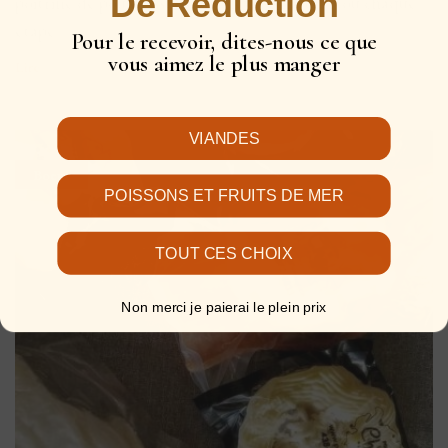
De Réduction
poitrine de poulet issue d’un élevage naturel, où chaque
étape...
Pour le recevoir, dites-nous ce que
vous aimez le plus manger
Lire
VIANDES
Boeuf
POISSONS ET FRUITS DE MER
TOUT CES CHOIX
Non merci je paierai le plein prix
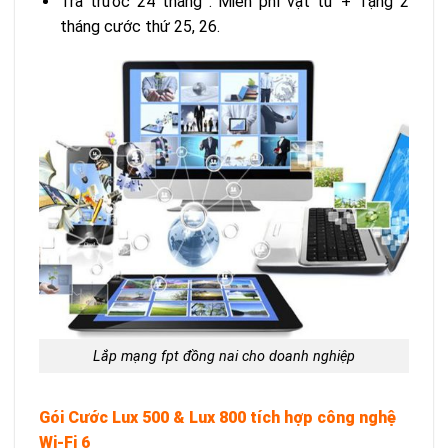
Trả trước 24 tháng : Miễn phí vật tư + Tặng 2
tháng cước thứ 25, 26.
Lắp mạng fpt đồng nai cho doanh nghiệp
Gói Cước Lux 500 & Lux 800 tích hợp công nghệ
Wi-Fi 6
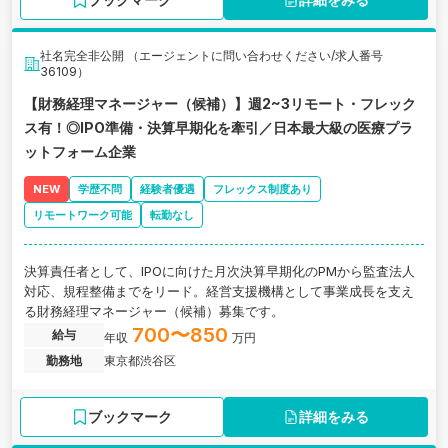
社名完全非公開 （エージェントに問い合わせください/求人番号
36109）
【財務経理マネージャー（候補）】週2~3リモート・フレック
ス有！◎IPO準備・決算早期化を牽引／日本最大級の医療プラ
ットフォーム企業
NEW
学歴不問
経験者優遇
フレックス制度あり
リモートワーク可能
転勤なし
決算責任者として、IPOに向けた月次決算早期化のPMから監査法人
対応、規程整備までをリード。経営支援機構として事業成長を支え
る財務経理マネージャー（候補）募集です。
700〜850
給与
年収
万円
勤務地
東京都渋谷区
ブックマーク
詳細をみる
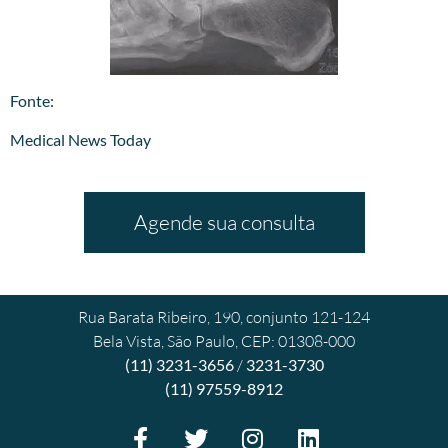
​Fonte:
Medical News Today
Agende sua consulta
Rua Barata Ribeiro, 190, conjunto 121-124
Bela Vista, São Paulo, CEP: 01308-000
(11) 3231-3656
/
3231-3730
(11) 97559-8912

▸ **What is expected**:
Among the lines above, return each one holding the string "tháng".

▸ **Response to the exercise**:
Trả trước 24 tháng : Miễn phí vật tư + Tặng 2
tháng cước thứ 25, 26.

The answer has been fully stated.